Chinese scientists are planning super-efficient nuclear reactors that can maximize uranium burn-up and minimize waste in the generation of electricity.

If the first experimental reactor, set to be in operation by 2010, is successfl, the technology could help relieve China's uranium supply problems as the country accelerates nuclear power plant construction.

China Academy of Atomic Science President Zhao Zhixiang said a team of scientists has already mapped a detailed plan to speed up research and utilization of the so-called next-generation fast reactors.

The new reactors are expected to burn 60-70 per cent of their uranium fuel - a conventional reactor consumes only 0.7 per cent of the uranium it is fed.

"This kind of reactor can greatly improve the efficiency of fuel burn-up, and we are trying our best to put the experimental reactor into use over the next five years," Zhao said.

Current reactors are only able to harness the power of 0.7 per cent of the radioactive isotopes found in natural uranium.

In the fast reactor, the process is optimized so that more of the previously untapped isotopes can be used to generate electricity, burning-up fuel at least 60 times more efficiently than in a normal reactor.

"We will have no concerns over fuel supply if such reactors are used to generate electricity commercially," Zhao said.

China started research into fast nuclear reactor technology in 1995 and invested 1.38 billion yuan (US$170.2 million) into the construction of the experimental reactor.

"I hope an experimental reactor with a capacity of 200,000 kilowatts can be put into use by 2010," Zhao said. He added that construction of the reactor is close to completion but did not identify the site of the project under the High and New Technology Research and Development Programme of the Chinese Government.
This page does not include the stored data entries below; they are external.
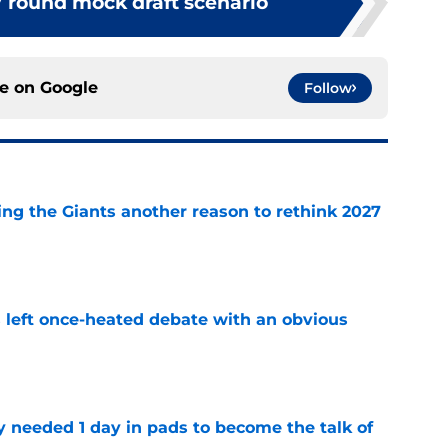
7 round mock draft scenario
ce on
Google
Follow
ing the Giants another reason to rethink 2027
e
s left once-heated debate with an obvious
e
y needed 1 day in pads to become the talk of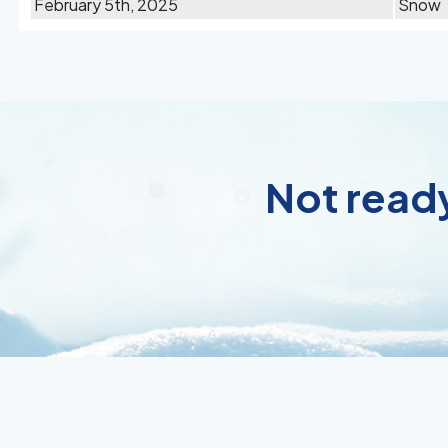
February 5th, 2025
Snow
Not ready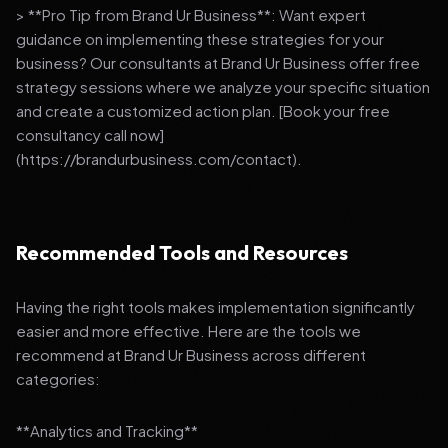
> **Pro Tip from Brand Ur Business**: Want expert
guidance on implementing these strategies for your
business? Our consultants at Brand Ur Business offer free
strategy sessions where we analyze your specific situation
and create a customized action plan. [Book your free
consultancy call now]
(https://brandurbusiness.com/contact).
Recommended Tools and Resources
Having the right tools makes implementation significantly
easier and more effective. Here are the tools we
recommend at Brand Ur Business across different
categories:
**Analytics and Tracking**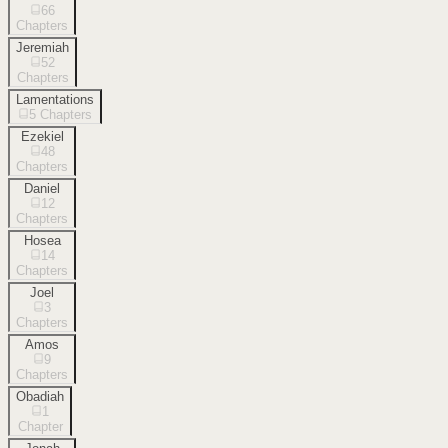
66
Chapters
Jeremiah
52
Chapters
Lamentations
5
Chapters
Ezekiel
48
Chapters
Daniel
12
Chapters
Hosea
14
Chapters
Joel
3
Chapters
Amos
9
Chapters
Obadiah
1
Chapter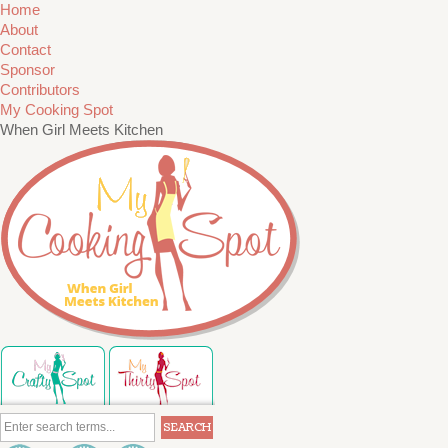
Home
About
Contact
Sponsor
Contributors
My Cooking Spot
When Girl Meets Kitchen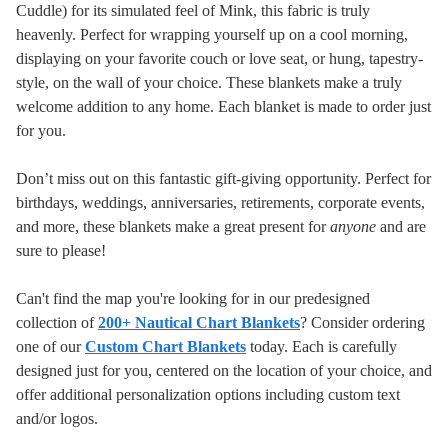
Cuddle) for its simulated feel of Mink, this fabric is truly
heavenly. Perfect for wrapping yourself up on a cool morning,
displaying on your favorite couch or love seat, or hung, tapestry-
style, on the wall of your choice. These blankets make a truly
welcome addition to any home.
Each blanket is made to order just
for you.
Don’t miss out on this fantastic gift-giving opportunity. Perfect for
birthdays, weddings, anniversaries, retirements, corporate events,
and more, these blankets make a great present for
anyone
and are
sure to please!
Can't find the map you're looking for in our predesigned
collection of
200+ Nautical Chart Blankets
? Consider ordering
one of our
Custom Chart Blankets
today. Each is carefully
designed just for you, centered on the location of your choice, and
offer additional personalization options including custom text
and/or logos.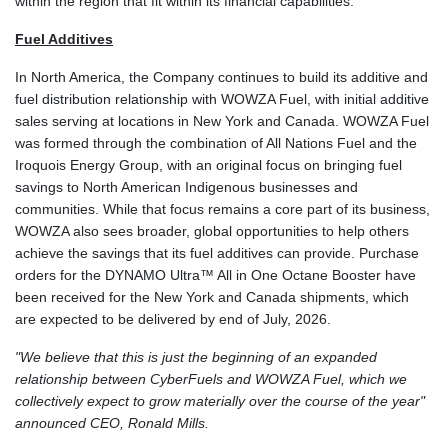
within the region that fit within its financial capabilities.
Fuel Additives
In North America, the Company continues to build its additive and
fuel distribution relationship with WOWZA Fuel, with initial additive
sales serving at locations in New York and Canada. WOWZA Fuel
was formed through the combination of All Nations Fuel and the
Iroquois Energy Group, with an original focus on bringing fuel
savings to North American Indigenous businesses and
communities. While that focus remains a core part of its business,
WOWZA also sees broader, global opportunities to help others
achieve the savings that its fuel additives can provide. Purchase
orders for the DYNAMO Ultra™ All in One Octane Booster have
been received for the New York and Canada shipments, which
are expected to be delivered by end of July, 2026.
"We believe that this is just the beginning of an expanded
relationship between CyberFuels and WOWZA Fuel, which we
collectively expect to grow materially over the course of the year"
announced CEO, Ronald Mills.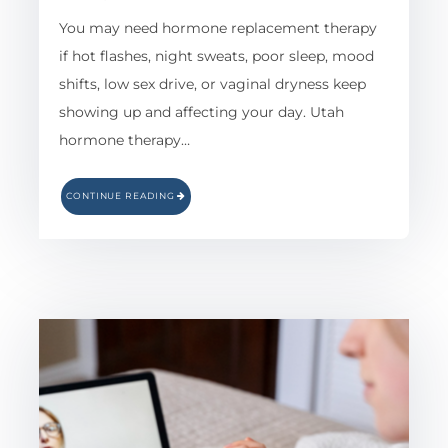
You may need hormone replacement therapy
if hot flashes, night sweats, poor sleep, mood
shifts, low sex drive, or vaginal dryness keep
showing up and affecting your day. Utah
hormone therapy…
CONTINUE READING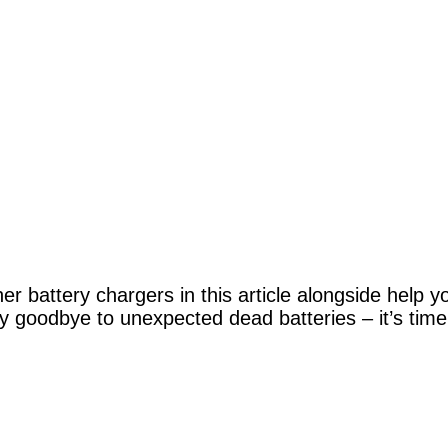
r battery chargers in this article alongside help y
y goodbye to unexpected dead batteries – it’s time 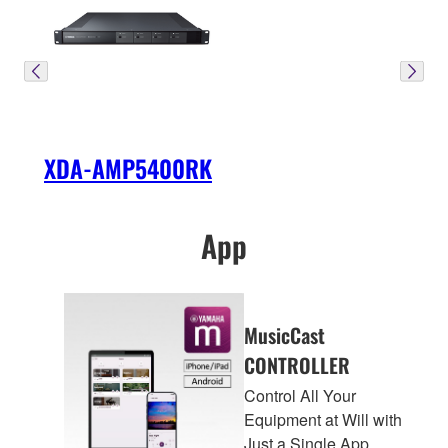
XDA-AMP5400RK
App
MusicCast
CONTROLLER
Control All Your
Equipment at Will with
Just a Single App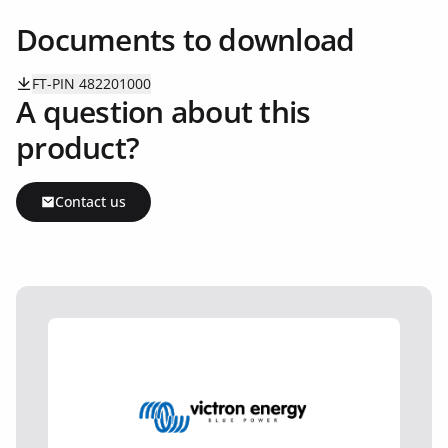
Documents to download
FT-PIN 482201000
A question about this
product?
Contact us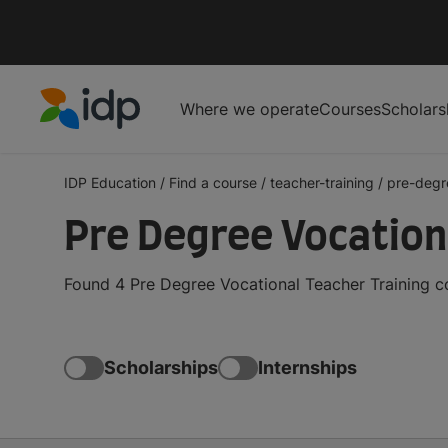
Where we operate
Courses
Scholars
IDP Education
IDP Education
/
Find a course
/
teacher-training
/
pre-degr
Pre Degree Vocation
Found 4 Pre Degree Vocational Teacher Training c
Scholarships
Internships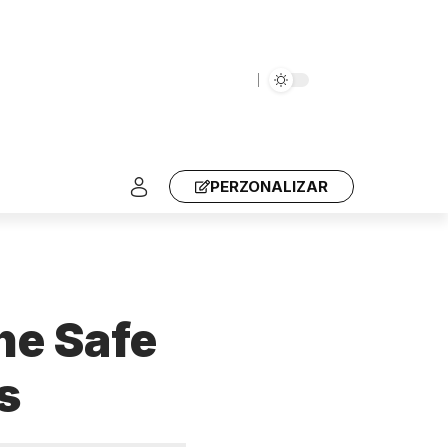
PERZONALIZAR
he Safe
s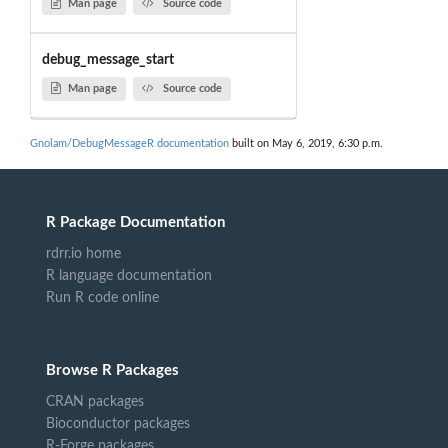
Man page
Source code
debug_message_start
Man page
Source code
Gnolam/DebugMessageR documentation
built on May 6, 2019, 6:30 p.m.
R Package Documentation
rdrr.io home
R language documentation
Run R code online
Browse R Packages
CRAN packages
Bioconductor packages
R-Forge packages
He also said plans for a fast-reactor prototype are expected to be included in the country's medium- and long-term science and technology development blueprints.

The prototype reactor, with a capacity of 600,000 kilowatts, will be constructed and put into operation by 2020, Zhao said, adding: "After that, we will consider commercial operation of the reactor."

As China's economy keeps developing rapidly, demand for power also keeps increasing. To meet its growing energy demands, China has mapped out a national plan to increase nuclear generating capacity to 36,000 megawatts by 2020, up from 8,700 megawatts today. The proportion of national power output supplied by nuclear energy is expected to rise from 2.3 per cent now to 4 per cent.

A senior official from the National Development and Reform Commission told China Daily that the country will have an even more ambitious plan to generate nuclear power after 2020.

"All the plans urged our researchers to develop our own core technologies for the reactors," said the official, who declined to be named. "And I personally believe the fast reactor will play a leading role during the 2040-50 period in China's nuclear plant construction."

Apart from fast reactor research, China has also made a breakthrough in gas-cooled nuclear reactors, which can generate considerably higher temperatures than conventional nuclear reactors, leading to a high power generating capacity.

Using helium as a coolant, the reactor, mainly developed by researchers from Tsinghua University, is also able to shut down and cool automatically in an emergency. Senior State Council officials have called for early commercial application of China's first gas-cooled nuclear reactor to help restructure China's energy supply strategy.

Most of the nuclear reactors currently in operation in China rely on technology imported from France and Russia.